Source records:
● ● ● ●

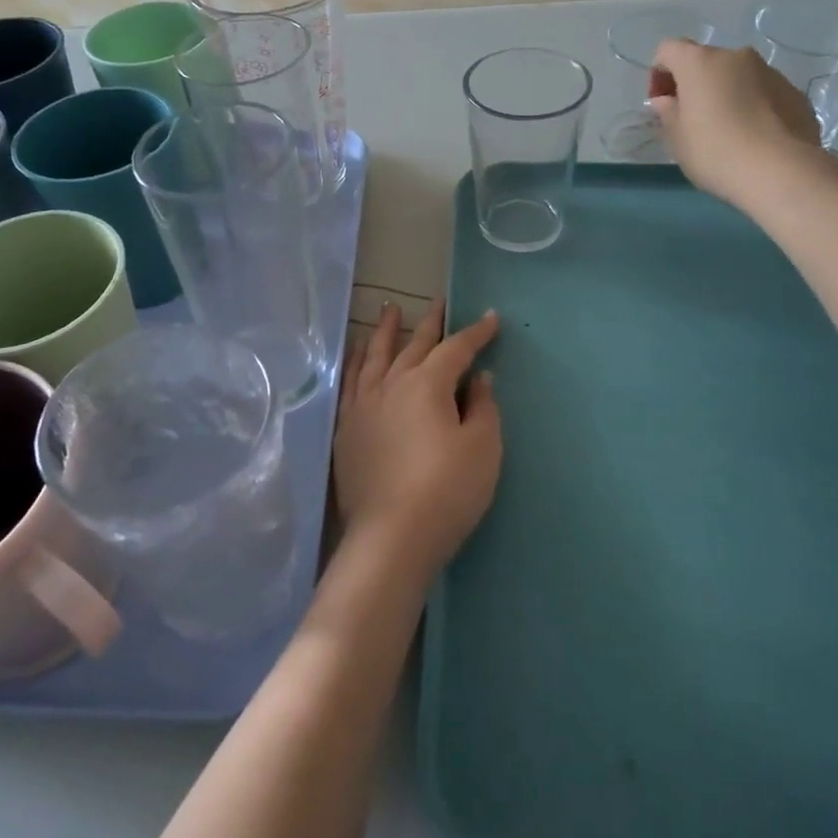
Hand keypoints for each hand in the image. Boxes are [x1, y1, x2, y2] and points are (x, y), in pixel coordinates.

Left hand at [333, 302, 501, 580]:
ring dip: (386, 331)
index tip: (491, 319)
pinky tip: (358, 353)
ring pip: (376, 355)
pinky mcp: (347, 427)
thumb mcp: (482, 448)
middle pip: (414, 345)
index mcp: (428, 385)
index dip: (476, 333)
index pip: (456, 349)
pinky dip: (357, 360)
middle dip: (430, 323)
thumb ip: (482, 407)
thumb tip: (479, 378)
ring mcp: (364, 404)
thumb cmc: (447, 490)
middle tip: (438, 302)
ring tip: (389, 309)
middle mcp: (392, 384)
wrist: (391, 535)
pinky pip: (350, 381)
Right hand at [649, 39, 829, 206]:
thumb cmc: (714, 151)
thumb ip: (668, 112)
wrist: (780, 171)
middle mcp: (736, 57)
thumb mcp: (677, 137)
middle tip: (693, 120)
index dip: (659, 73)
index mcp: (700, 63)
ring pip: (738, 77)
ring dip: (727, 95)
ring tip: (728, 132)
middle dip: (695, 85)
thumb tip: (667, 100)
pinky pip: (763, 93)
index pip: (668, 49)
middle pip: (706, 62)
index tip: (662, 103)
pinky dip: (754, 107)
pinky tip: (754, 138)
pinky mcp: (795, 92)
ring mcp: (770, 72)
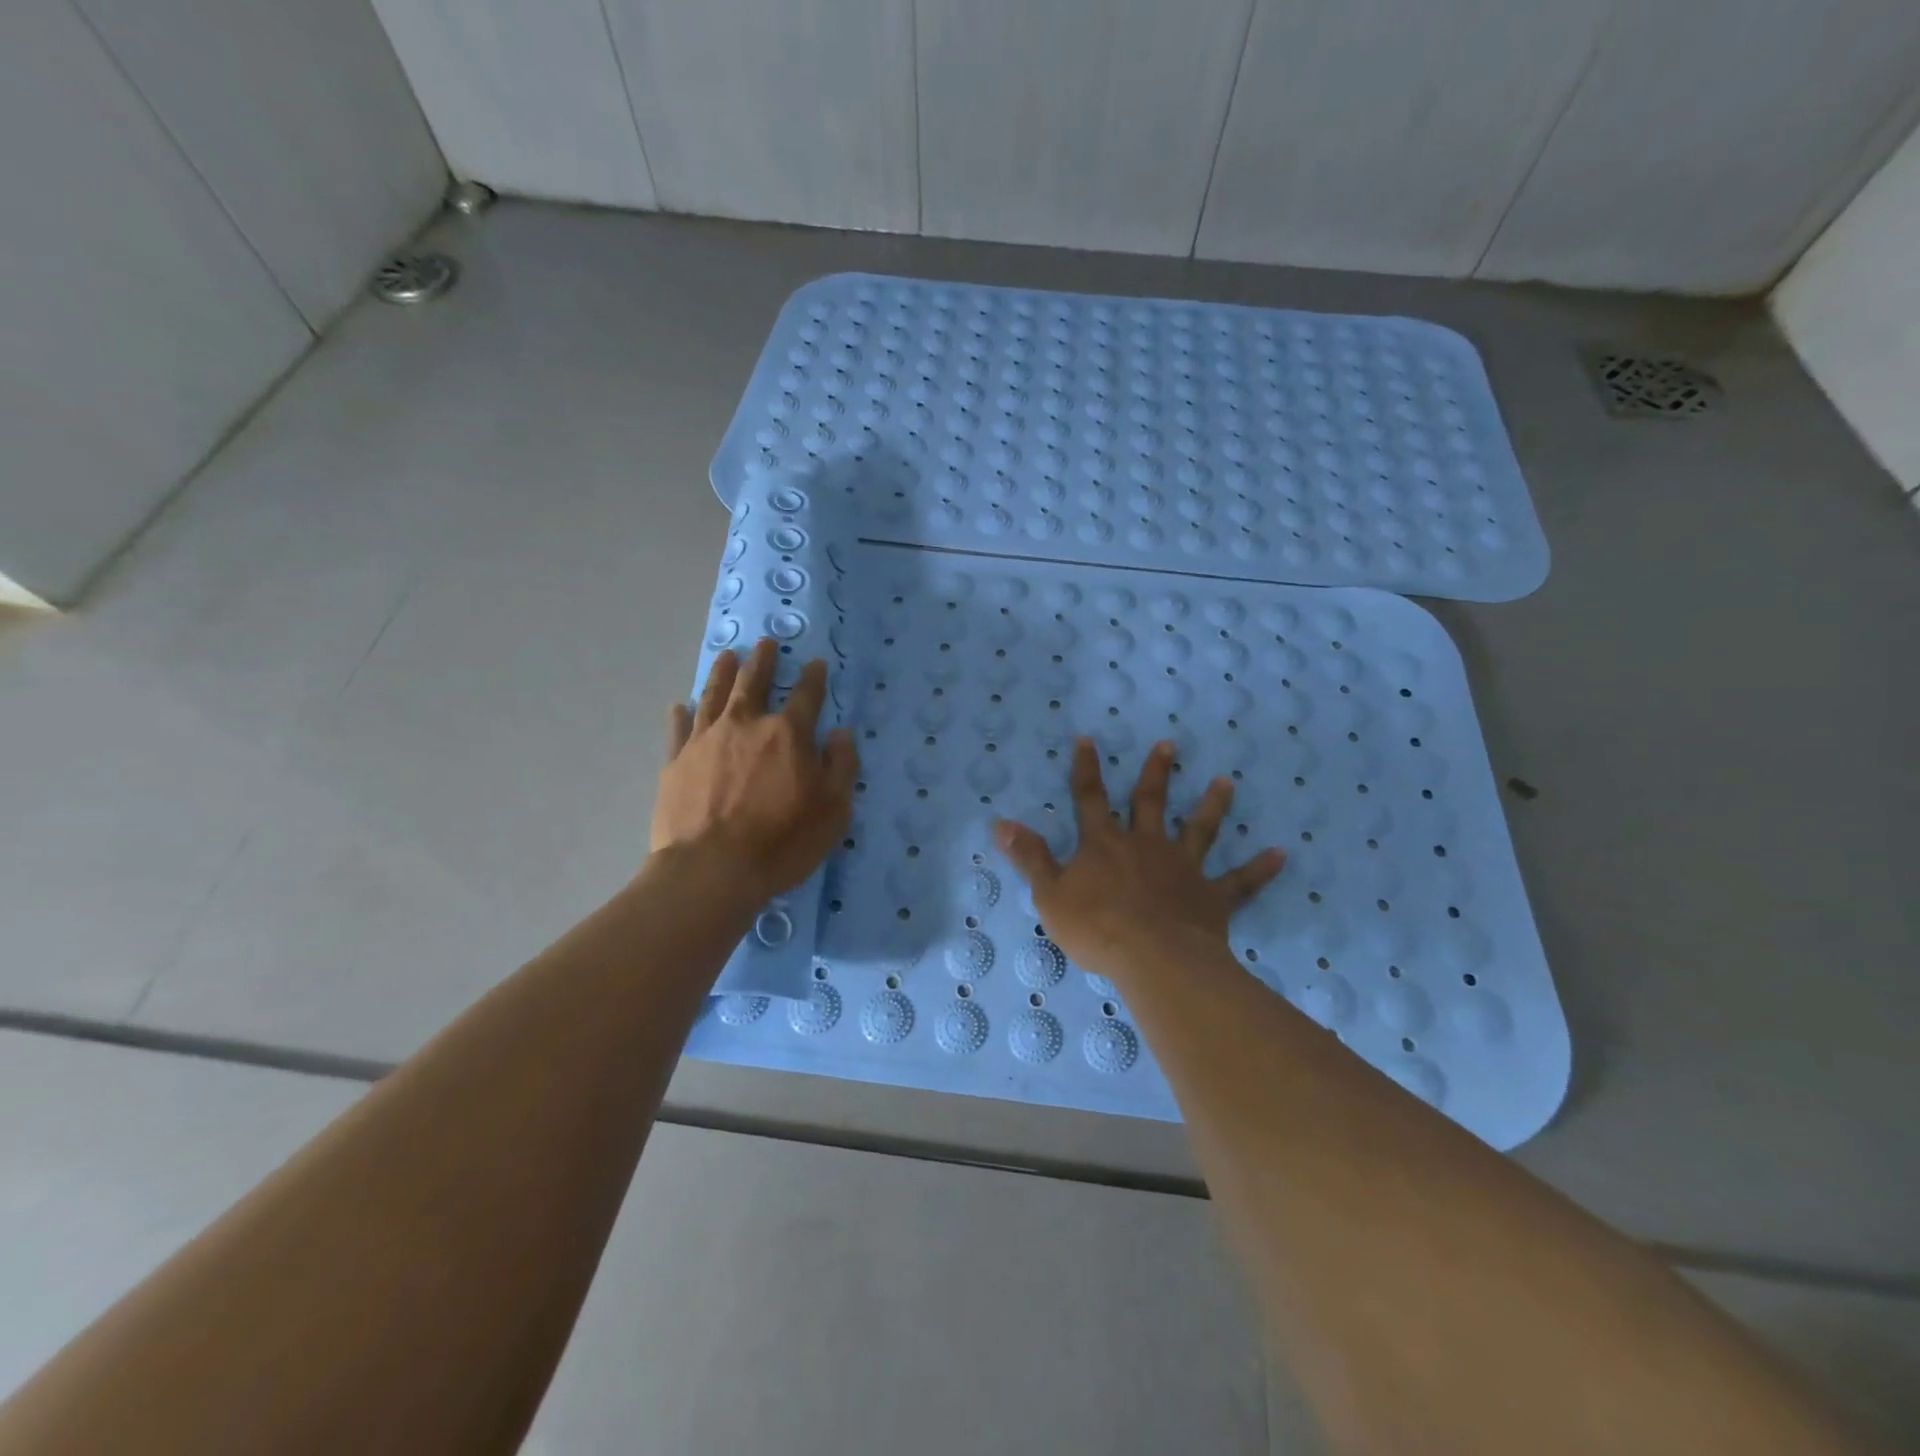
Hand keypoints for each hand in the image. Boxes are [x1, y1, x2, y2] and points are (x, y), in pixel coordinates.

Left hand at [651, 639, 857, 902]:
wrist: (711, 869)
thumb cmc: (781, 842)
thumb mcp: (833, 810)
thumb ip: (841, 766)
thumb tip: (841, 733)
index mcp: (788, 734)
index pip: (806, 695)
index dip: (814, 678)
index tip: (816, 663)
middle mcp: (746, 725)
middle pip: (754, 683)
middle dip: (764, 661)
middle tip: (766, 643)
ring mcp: (706, 740)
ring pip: (714, 695)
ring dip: (723, 673)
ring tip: (728, 656)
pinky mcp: (675, 761)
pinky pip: (679, 728)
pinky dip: (681, 714)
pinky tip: (680, 705)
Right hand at [994, 738, 1283, 980]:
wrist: (1153, 959)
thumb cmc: (1096, 927)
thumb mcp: (1049, 894)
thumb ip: (1029, 857)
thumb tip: (1001, 823)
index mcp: (1105, 844)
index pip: (1090, 798)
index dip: (1086, 769)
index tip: (1087, 740)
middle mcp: (1146, 845)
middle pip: (1150, 802)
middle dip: (1156, 772)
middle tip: (1169, 745)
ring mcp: (1183, 868)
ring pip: (1199, 829)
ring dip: (1212, 805)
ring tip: (1226, 781)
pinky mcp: (1211, 897)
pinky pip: (1240, 881)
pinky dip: (1259, 868)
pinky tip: (1281, 854)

● ● ● ●

**The task**
The records above must be printed exactly, but the pictures they hold should be omitted.

**Result for this exercise**
Hand keypoints for each hand in the image. Boxes are [x1, y1, x2, y2] and points are (x, y), in pixel coordinates.

Left hand at [333, 302, 501, 580]:
ring dip: (386, 331)
index tip: (491, 319)
pinky tip: (358, 353)
ring pip: (376, 355)
pinky mcp: (347, 427)
thumb mcp: (482, 448)
middle pip: (414, 345)
index mcp: (428, 385)
index dip: (476, 333)
index pip: (456, 349)
pinky dip: (357, 360)
middle dip: (430, 323)
thumb ip: (482, 407)
thumb tip: (479, 378)
ring mcp: (364, 404)
thumb cmc: (447, 490)
middle tip: (438, 302)
ring tip: (389, 309)
middle mcp: (392, 384)
wrist: (391, 535)
pinky pip: (350, 381)
Right hand at [649, 39, 829, 206]:
thumb cmc: (714, 151)
thumb ip: (668, 112)
wrist: (780, 171)
middle mcp: (736, 57)
thumb mcp: (677, 137)
middle tip: (693, 120)
index dip: (659, 73)
index mcp: (700, 63)
ring pip: (738, 77)
ring dip: (727, 95)
ring tip: (728, 132)
middle dip: (695, 85)
thumb tip: (667, 100)
pinky pip: (763, 93)
index pip: (668, 49)
middle pip: (706, 62)
index tip: (662, 103)
pinky dip: (754, 107)
pinky tip: (754, 138)
pinky mcp: (795, 92)
ring mcp: (770, 72)
Hand keypoints for each hand in the image. Boxes are [x1, y1, x2, y2] and points are (x, y), in pixel coordinates.

Left hand at [651, 639, 857, 902]:
wrist: (711, 869)
thumb cmc: (781, 842)
thumb mcp: (833, 810)
thumb ip: (841, 766)
thumb tip: (841, 733)
index mcp: (788, 734)
index pip: (806, 695)
index dip: (814, 678)
index tip: (816, 663)
middle mcp: (746, 725)
middle pip: (754, 683)
middle dip: (764, 661)
middle tip: (766, 643)
ring mcp: (706, 740)
ring pip: (714, 695)
ring dip: (723, 673)
ring tip: (728, 656)
pinky mcp: (675, 761)
pinky pip: (679, 728)
pinky dip: (681, 714)
pinky tip: (680, 705)
Right hand at [994, 738, 1283, 980]:
wrist: (1153, 959)
thumb cmc: (1096, 927)
thumb mcp: (1049, 894)
thumb ip: (1029, 857)
thumb tip: (1001, 823)
index mcp: (1105, 844)
index pip: (1090, 798)
index dip: (1086, 769)
index tip: (1087, 740)
middle mcp: (1146, 845)
middle pip: (1150, 802)
middle dip: (1156, 772)
middle tip: (1169, 745)
ring mcp: (1183, 868)
ring pip: (1199, 829)
ring dip: (1212, 805)
ring tip: (1226, 781)
pinky mcp: (1211, 897)
pinky pip: (1240, 881)
pinky dip: (1259, 868)
pinky tip: (1281, 854)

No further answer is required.